Mr. Peters regarded him skeptically for a moment.  “You’ll get rid of the toilet, right?”

“I’ll take the damn thing out tomorrow.”

“Well, in that case, I suppose we could think of some way to help you save face and atone for you errors at the same time.”

“Thank you, Mr. Peters.  I’d be very grateful.”

* * * * * * * * * * * * * * * * *

            Raskol looked up at the broken clouds, transformed by the setting sun into glowing embers of pink and orange, remnants of the day’s solar fire.  A gentle breeze blew through his hair, and he paused to savor the crisp autumn air, eyes closed and chin resting against his rake.  It was good to be alive and good to be outside with the sunset and the breeze.  With a deep breath and a sigh, he returned to raking up the thick carpet of brown, red, and yellow leaves at his feet.     

“My dear Raskol, here are some more bags for you.  And when you’re done with the leaves, the hedge out back needs trimming.”

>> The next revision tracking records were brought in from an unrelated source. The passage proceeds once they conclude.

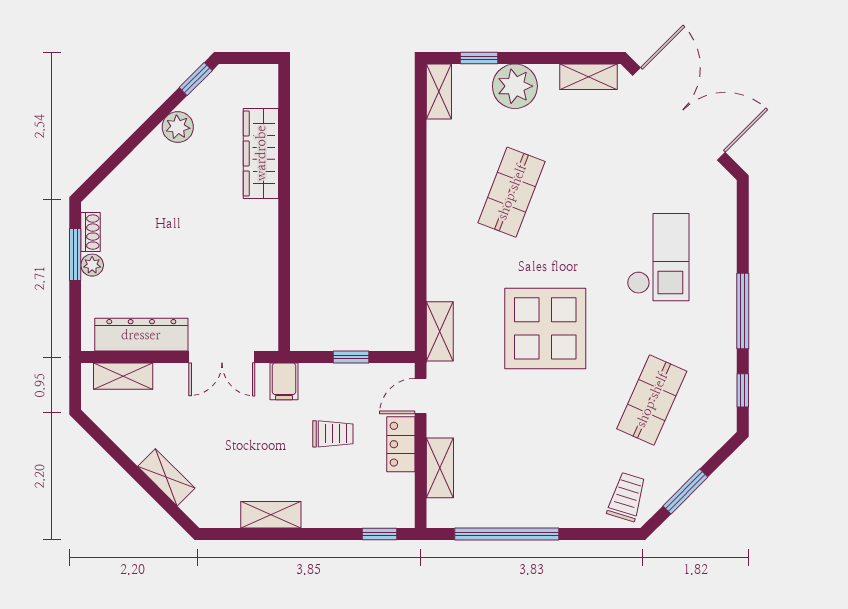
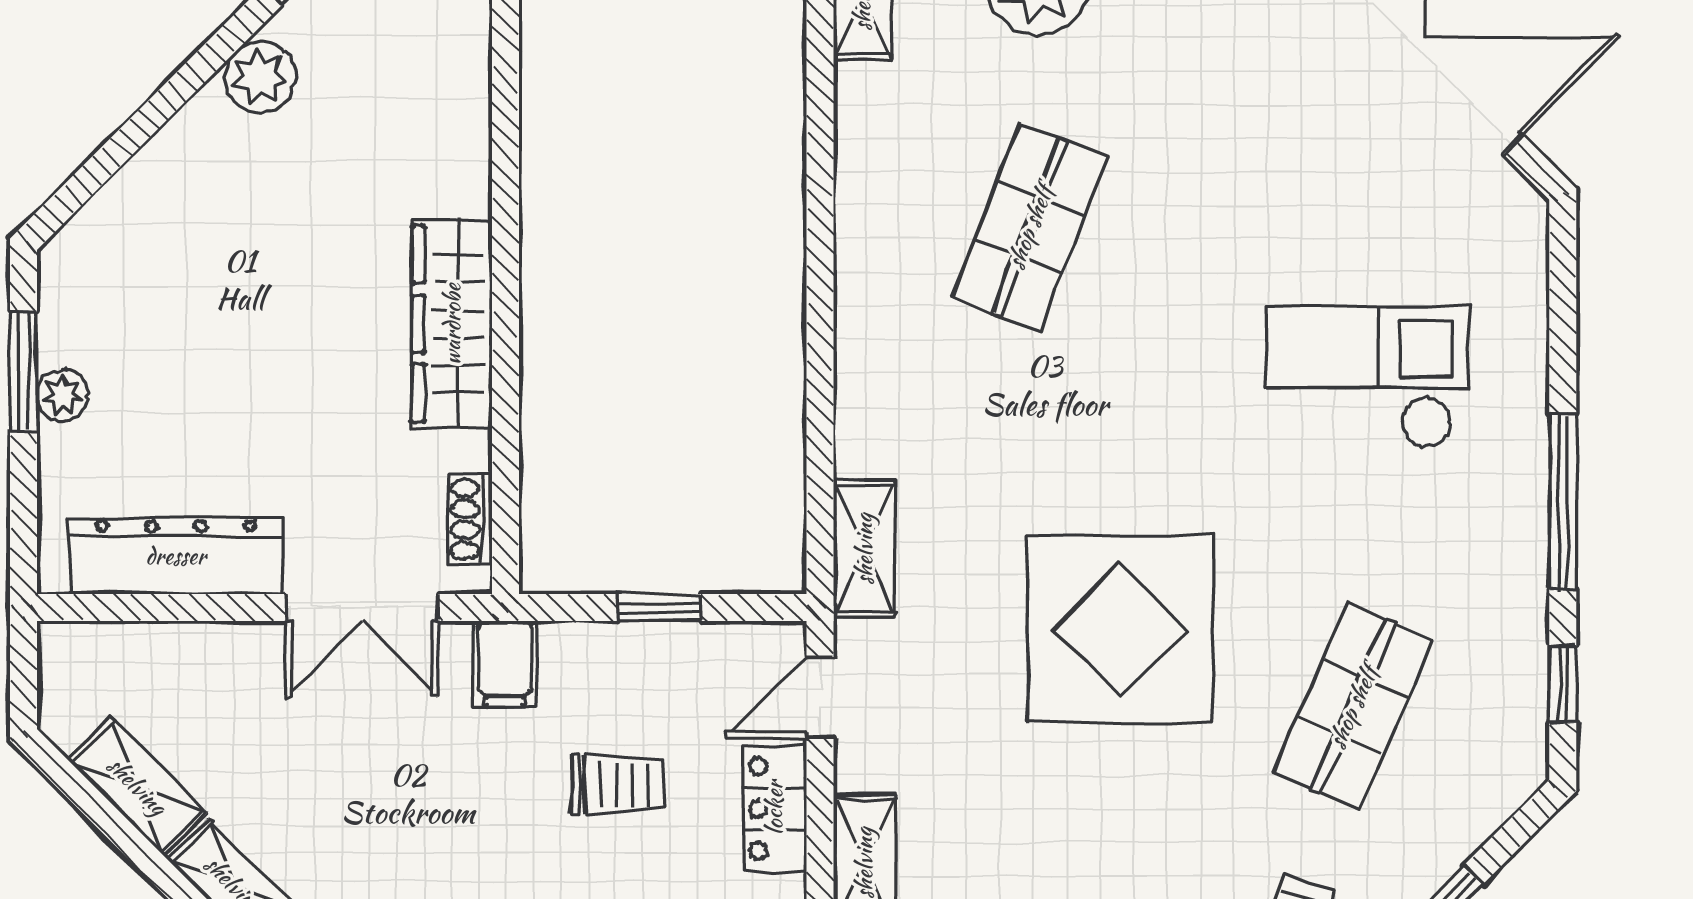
wardrobe: (261, 153) -> (452, 324), moved
shoe rack: (90, 232) -> (470, 519), moved, turned 180
checkout: (658, 257) -> (1368, 377), turned -90
display table: (545, 328) -> (1120, 629), moved
shelving: (123, 376) -> (137, 786), moved, turned 45

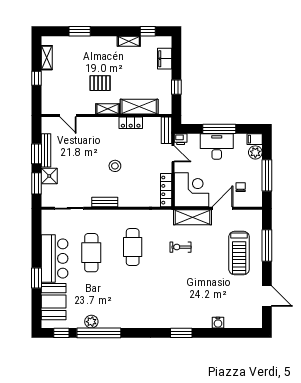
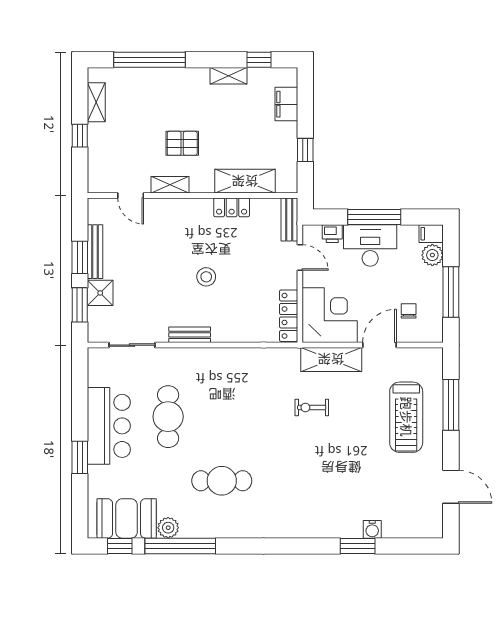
window: (80, 31) -> (149, 60), width x2.11
shelving: (108, 109) -> (170, 185), moved
printer: (181, 139) -> (332, 234), moved
cafe table: (133, 247) -> (222, 481), moved, turned 90
booth: (54, 302) -> (127, 518), moved, turned 90
window: (181, 333) -> (358, 546), moved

            “Yes, Mr. Peters.”

            “You’re doing an excellent job. Tomorrow, we can get started on that garage.  Another couple of weeks of this and you’ll be a new man.”

“I hope so.”

“I almost believe you really do feel guilty.”

            Raskol smiled at the retreating head of his pushy taskmaster.  Guilt?  That was for people with secrets.  Raskol was done with secrets and with guilt.  He was flushing it all down the toilet and starting over.  And for the first time in weeks, he felt at peace.